Padun Volodymyr

Still life with BIGMIR 188x135 cm, canvas, oil, 2012
Date of Birth: 1942
Place of residence: Ukraine

Padun Volodymyr (June 25, 1942, Plavni village, Zaporizhia region – September 21, 2016, Dnipro, Dnipropetrovsk region) is a Ukrainian painter. He worked in the field of easel painting. Collector of works of folk art. Member of the National Union of Artists of Ukraine (1990).

He was born into a working-class family of parents and two older sisters. Vladimir spent his life fully feeling the full force of the postwar famine. From childhood he had to work hard, achieving everything on their own.

Volodymyr graduated from the 8th grade of secondary school, after which, while still a minor, he went to work on the tram track in Zaporizhia. At the same time he played in a brass band, tram park where he worked part-time at parades. However, this was not what the future artist wanted, so he later went to study at an art studio where he studied for a month. After that, he was immediately invited to work as a set designer at the Shchors Theater. This was the beginning of his creative path. Leaving the art studio, Vladimir Makarovich began to take plaster casts from there and continued to practice in the theater, after work. He often drew other workers, made sketches and sketches, honing his skills. He worked there for 2 years.

In 1962, Volodymyr was drafted into the army, where he served for 2 years in Bolgrad, Odessa region, as a regimental artist. In 1964 he entered the Dnepropetrovsk Art School. Vuchetych (Dnipro Theater and Art College). He took his studies very seriously, performed all the tasks, drew a lot, spoke on behalf of the school at various competitions and contests. That period was marked by a great growth of artistic skill of the future artist.

After graduating from school and having excellent grades in special. subjects, Padun received a characteristic-referral to a higher educational institution. Therefore, in the same year he went to St. Petersburg to enter the Higher Art School. Mukhina (St. Petersburg State Academy of Arts and Industry named after OL Stiglitz) at the Faculty of Monumental Painting, where he studied for a year. However, then the artist was at a crossroads – to go on to study at school or go his own way, because at that time he already had a personal program. He wanted to study Ukraine. In the end, Vladimir chose self-education. Eventually, on the 500th anniversary of the Cossacks, the artist took an oath at the grave of Sirka and joined the grassroots Cossack fraternity.

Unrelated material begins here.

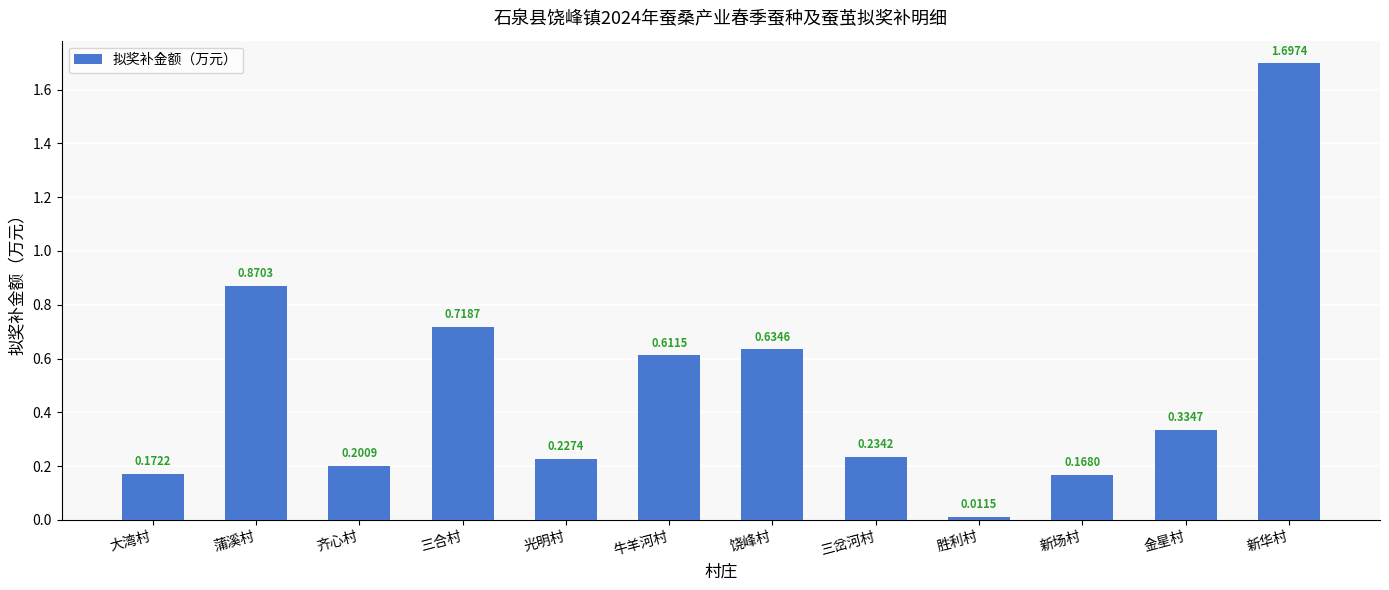

How many distinct data groups are displayed?

1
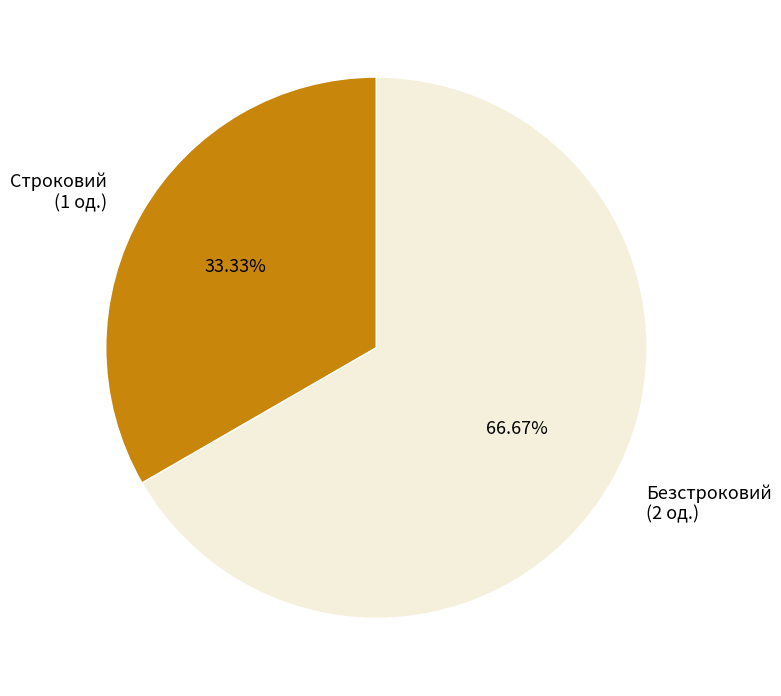

Count the number of slices in the pie.

2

At that time, V. Padun was already living in a civil marriage with his future wife Pinusova Nina Trokhimivna, who significantly influenced the formation of Volodymyr as an artist. Assisting him in all endeavors, Nina Trokhimivna was the main support for Vladimir, which led him to the top. In 1968, after graduating from the Dnipropetrovsk Art School, the couple had a son, Volodymyr, and Padun was forced to work in the design bureau. During that period he met such artists as Valery Grechany, Yevhen Dyrkach and Oleksandr Samylenko. They went to study together in Ihren, as a result of which each of them was formed in his personal direction, and later they began to be called “Ihren school”. It was then that V. Padun says that he became an artist, here is what he himself says about it:

“When I showed my work to Grechan, he told me, ‘Throw all the artists out of your head and draw on the impression.’ I changed the technique and started looking for ways to implement these impressions. That’s how I became an artist in a month. ”

V. Padun was first admitted to the exhibition in 1970, with his work “Dried Will” – a dry thistle on the background of a Cossack grave. In the same year his daughter Vera was born. This work was his debut. However, after this exhibition, the artist’s work ceased to be accepted for twenty long years, which were accompanied by constant persecution by the Soviet authorities, until the very independence of Ukraine.

All these years V. Padun persistently and purposefully continued to study Ukraine, despite persecution and pressure. During these twenty years, accompanied by relentless painting and self-improvement, the artist has risen to a new level. His works were distinguished among others by their rich color of Ukrainian nature. Bright colors clearly and harmoniously emphasized the artist’s love for his homeland. In them Padun VM reflected Ukraine as a whole, its folklore, plasticity, color, and all this led to the synthesis and invention of his original, personal language of writing. He went to his theme – “The language of our region in the fine arts.”